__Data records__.
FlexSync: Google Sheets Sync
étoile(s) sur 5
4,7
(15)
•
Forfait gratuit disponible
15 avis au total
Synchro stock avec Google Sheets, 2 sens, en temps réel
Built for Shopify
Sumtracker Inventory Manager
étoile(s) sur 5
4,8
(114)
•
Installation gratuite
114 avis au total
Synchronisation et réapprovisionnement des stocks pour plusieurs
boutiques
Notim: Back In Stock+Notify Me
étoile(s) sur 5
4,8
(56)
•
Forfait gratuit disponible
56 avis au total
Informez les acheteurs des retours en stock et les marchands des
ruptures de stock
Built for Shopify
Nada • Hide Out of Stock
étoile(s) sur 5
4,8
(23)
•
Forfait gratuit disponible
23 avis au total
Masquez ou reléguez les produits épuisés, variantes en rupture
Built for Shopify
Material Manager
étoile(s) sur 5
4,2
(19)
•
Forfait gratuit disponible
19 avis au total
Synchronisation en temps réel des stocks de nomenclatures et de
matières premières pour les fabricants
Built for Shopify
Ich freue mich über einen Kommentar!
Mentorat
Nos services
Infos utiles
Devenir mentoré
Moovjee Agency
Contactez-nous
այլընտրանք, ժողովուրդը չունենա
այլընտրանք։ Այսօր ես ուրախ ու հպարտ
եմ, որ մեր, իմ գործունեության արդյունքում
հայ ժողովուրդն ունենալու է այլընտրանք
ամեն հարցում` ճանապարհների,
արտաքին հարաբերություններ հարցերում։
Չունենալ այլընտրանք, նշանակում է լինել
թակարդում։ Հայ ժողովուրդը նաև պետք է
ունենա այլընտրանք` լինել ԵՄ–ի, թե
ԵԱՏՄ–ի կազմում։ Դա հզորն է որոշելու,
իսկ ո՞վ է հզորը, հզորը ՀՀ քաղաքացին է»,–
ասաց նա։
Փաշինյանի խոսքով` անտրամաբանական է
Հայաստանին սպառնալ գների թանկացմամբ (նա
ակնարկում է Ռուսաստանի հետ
==
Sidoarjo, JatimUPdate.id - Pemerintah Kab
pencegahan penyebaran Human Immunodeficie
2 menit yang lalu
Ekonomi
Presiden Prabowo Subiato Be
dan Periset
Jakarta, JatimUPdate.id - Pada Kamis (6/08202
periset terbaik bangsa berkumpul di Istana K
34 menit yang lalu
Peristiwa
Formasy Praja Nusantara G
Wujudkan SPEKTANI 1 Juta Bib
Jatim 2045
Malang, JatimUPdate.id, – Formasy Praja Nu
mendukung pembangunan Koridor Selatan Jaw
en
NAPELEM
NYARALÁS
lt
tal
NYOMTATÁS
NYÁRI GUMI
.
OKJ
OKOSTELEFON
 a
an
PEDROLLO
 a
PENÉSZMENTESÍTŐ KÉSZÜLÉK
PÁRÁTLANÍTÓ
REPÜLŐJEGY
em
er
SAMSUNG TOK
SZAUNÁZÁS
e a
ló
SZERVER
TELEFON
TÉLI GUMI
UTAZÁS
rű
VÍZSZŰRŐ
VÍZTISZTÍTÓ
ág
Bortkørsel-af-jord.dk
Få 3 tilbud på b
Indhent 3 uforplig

__INSTRUCTION__. Print the lines between the one holding "Sidoarjo, JatimUPdate.id - Pemerintah Kab" and the one holding "Indhent 3 uforplig", inclusive, each as it appears.

__ANSWER AREA__.
Sidoarjo, JatimUPdate.id - Pemerintah Kab
pencegahan penyebaran Human Immunodeficie
2 menit yang lalu
Ekonomi
Presiden Prabowo Subiato Be
dan Periset
Jakarta, JatimUPdate.id - Pada Kamis (6/08202
periset terbaik bangsa berkumpul di Istana K
34 menit yang lalu
Peristiwa
Formasy Praja Nusantara G
Wujudkan SPEKTANI 1 Juta Bib
Jatim 2045
Malang, JatimUPdate.id, – Formasy Praja Nu
mendukung pembangunan Koridor Selatan Jaw
en
NAPELEM
NYARALÁS
lt
tal
NYOMTATÁS
NYÁRI GUMI
.
OKJ
OKOSTELEFON
 a
an
PEDROLLO
 a
PENÉSZMENTESÍTŐ KÉSZÜLÉK
PÁRÁTLANÍTÓ
REPÜLŐJEGY
em
er
SAMSUNG TOK
SZAUNÁZÁS
e a
ló
SZERVER
TELEFON
TÉLI GUMI
UTAZÁS
rű
VÍZSZŰRŐ
VÍZTISZTÍTÓ
ág
Bortkørsel-af-jord.dk
Få 3 tilbud på b
Indhent 3 uforplig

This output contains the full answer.